Biography

E’dna at Work
E'dna is a contemporary abstract artist whose work occupies a unique space at the intersection of Indian cultural heritage and European abstract expressionism. Born in India and based in Vienna, Austria, she creates large-format paintings that transform memories into luminous, layered abstractions.
Known by her nickname Sona — Hindi for “Gold” — Edna's artistic identity is deeply rooted in this duality. Her warm, golden palette reflects both the light of the Indian landscape and the richness of Viennese artistic tradition. Each painting is a bridge between two worlds: the vibrant chaos of Indian street life and the contemplative stillness of the European studio.
E'dna's distinctive Layer-drag technique manipulates paint across large canvases with precision and emotion. She begins each painting with photographic references from her extensive travels. Each image transforms through successive layers of paint, where colors blur, layer, and dissolve into one another, creating a visual experience that mirrors the way memory itself functions.
The result is a body of work that hovers between figuration and abstraction, between memory and dream.

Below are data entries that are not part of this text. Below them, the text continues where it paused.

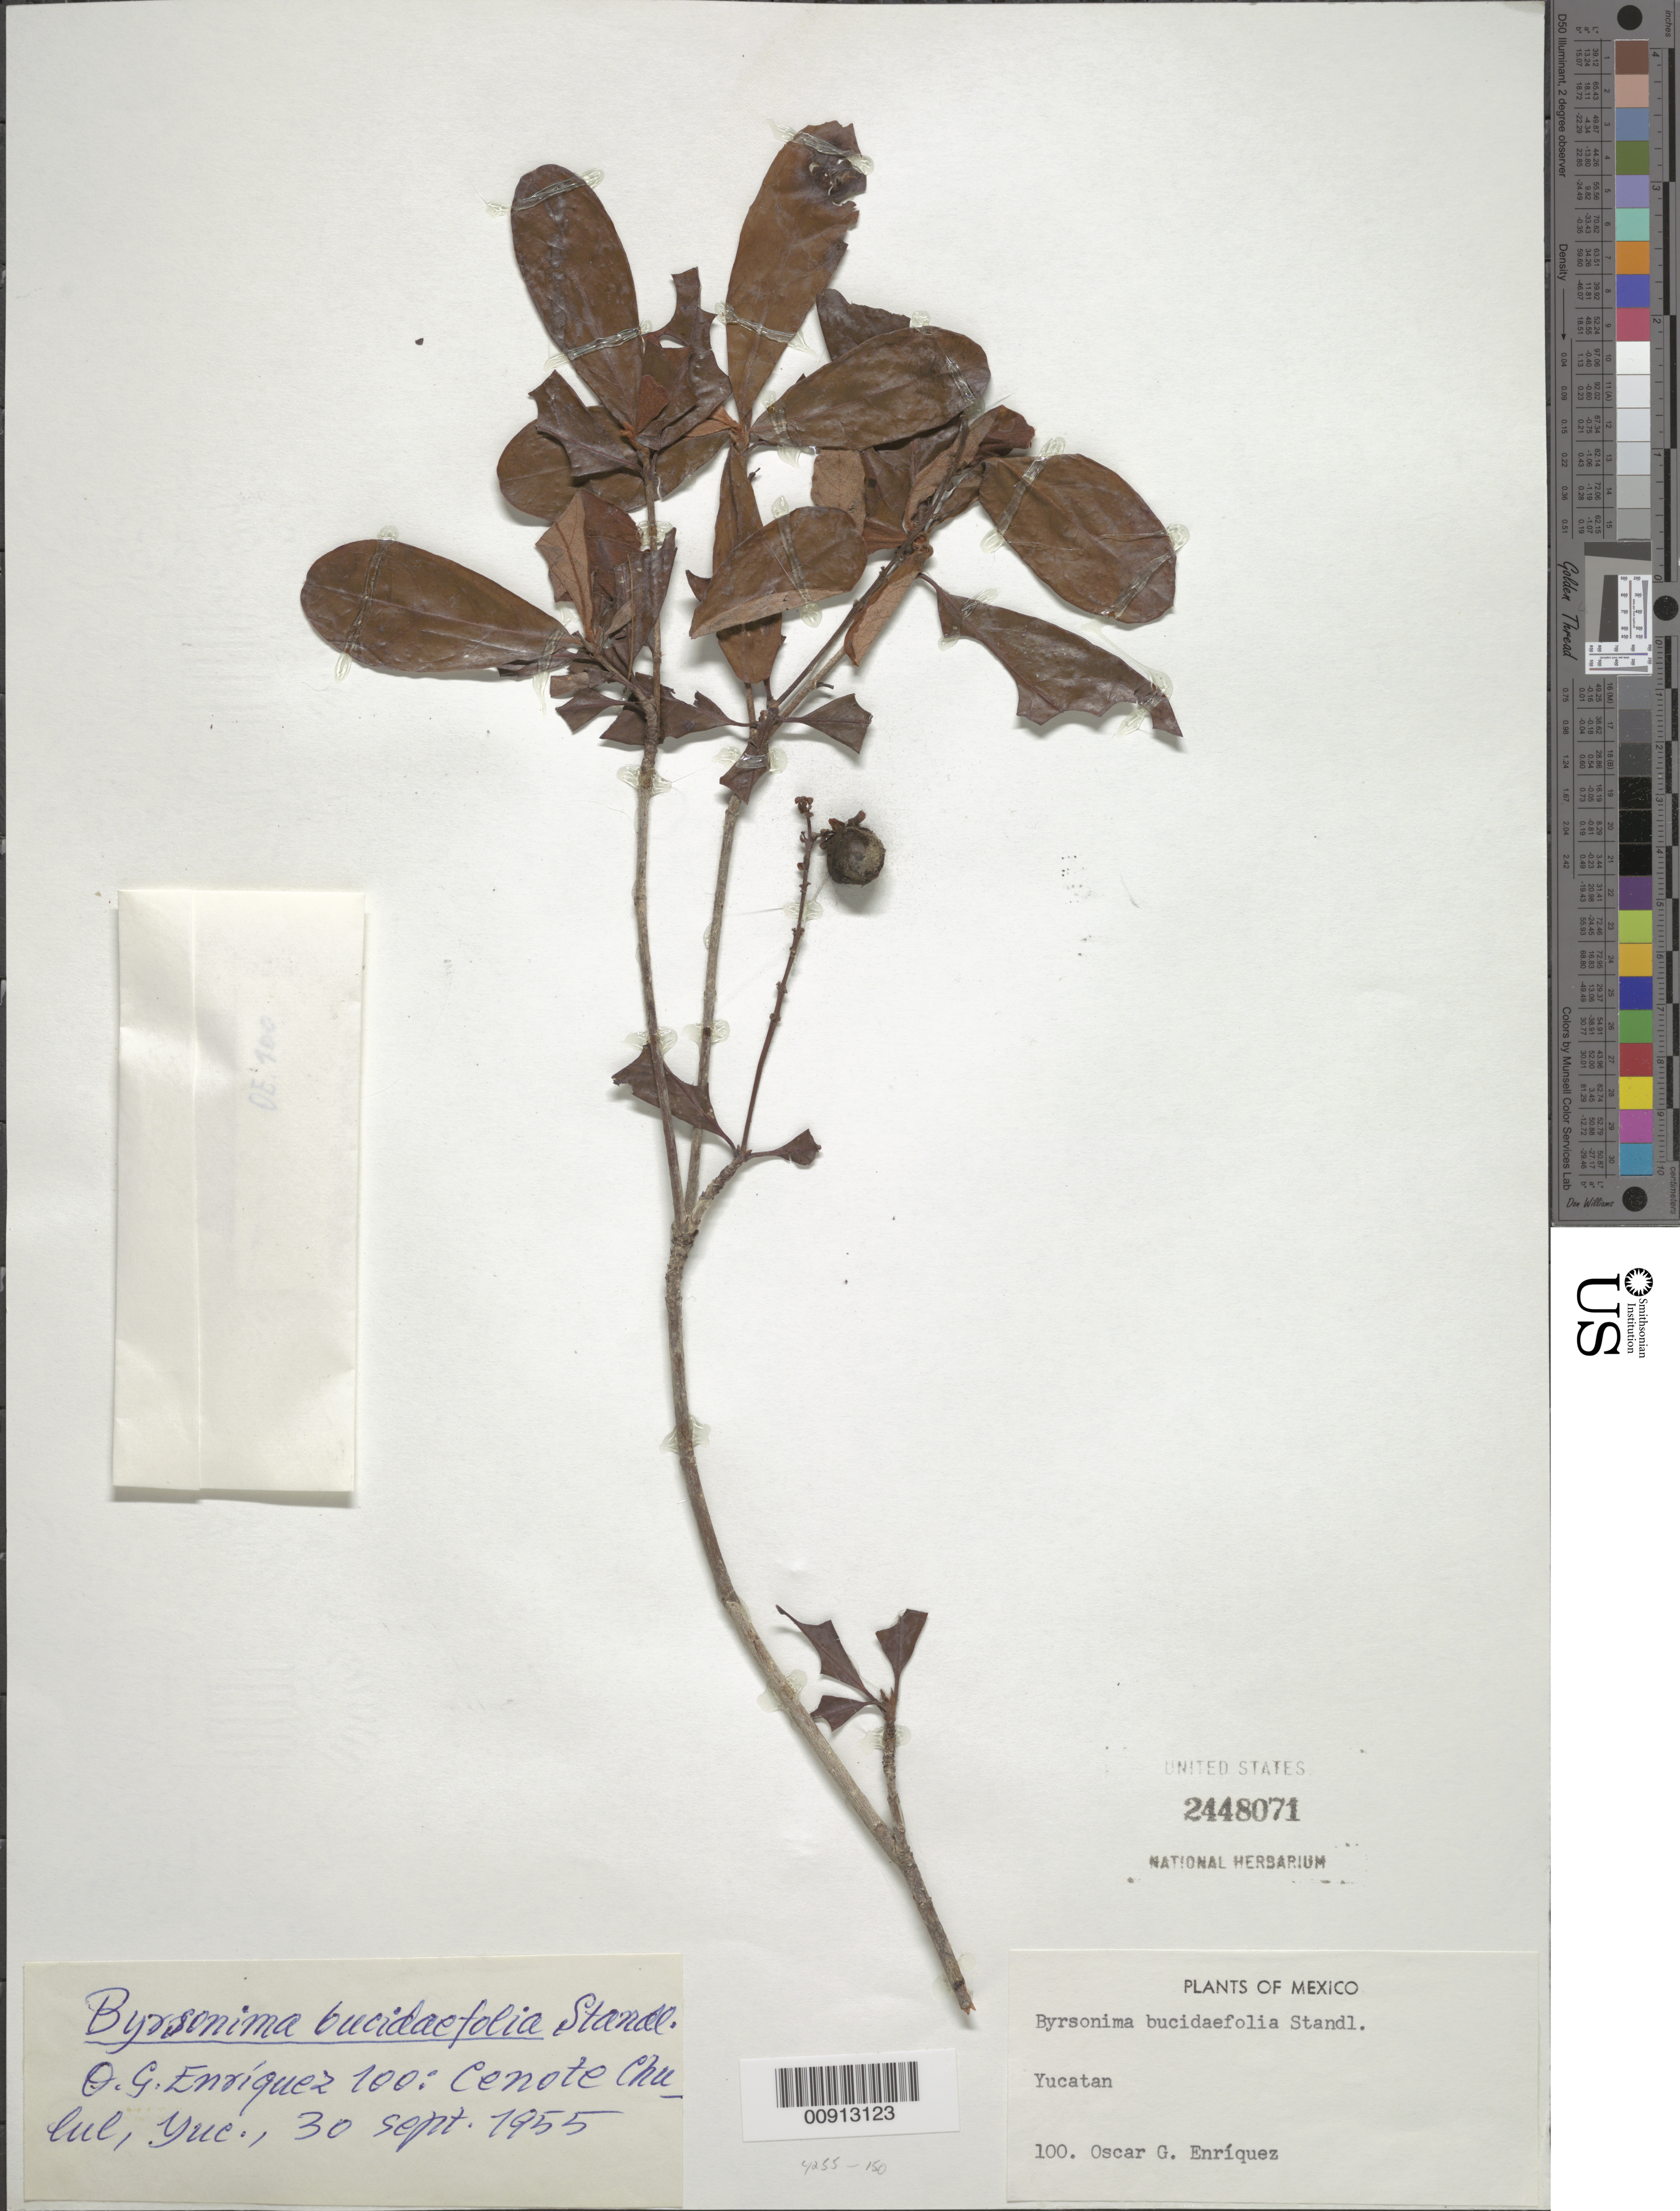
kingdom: Plantae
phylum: Tracheophyta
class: Magnoliopsida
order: Malpighiales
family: Malpighiaceae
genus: Byrsonima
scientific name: Byrsonima bucidifolia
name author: Standl.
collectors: O. Enriquez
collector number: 100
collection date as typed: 30 Sep 1955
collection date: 1955-09-30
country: Mexico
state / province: Yucatán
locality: Cenote Chulul, Yucatán.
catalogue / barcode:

Recognizable forms — a figure, a building, a landscape — emerge and dissolve within the paint, creating a visual experience that mirrors the way memory itself functions: fragmentary, layered, and suffused with emotion.
Edna's work is organized into thematic series, each exploring a different facet of the her travel experience through the lens of abstraction:
The kinetic energy of Indian street life, where thousands of bodies create a living tapestry of color and movement.
Nocturnal urban landscapes where neon lights and traffic trails dissolve into pure color and rhythm.
The vast expanses of paddy fields to Mediterranean spring meadows, distilled into essential color bands.
Reflections, fluidity, and the meditative quality of water surfaces rendered in luminous blues and greens.
Architectural abstractions inspired by the cities of Rajasthan - the ornate facades of Rajasthani havelis.
Pure explorations of form, color, and the Layer-drag technique, freed from representational constraints.
“My paintings are acts of remembering and reproducing the India I left several decades ago and the impactful exposure of other continents through my extensive travel. I let these memories surface through the paint in my Vienna studio. The Layer-drag is my instrument of translation: it drags the image from clarity into ambiguity, from photograph into painting, from the specific into the universal.
I am interested in the moment when a recognizable scene begins to dissolve — when the crowd becomes a wave of color, when the city becomes pure light. This is where my work lives: in the space between seeing and remembering, between India and Europe, between the concrete and the abstract.”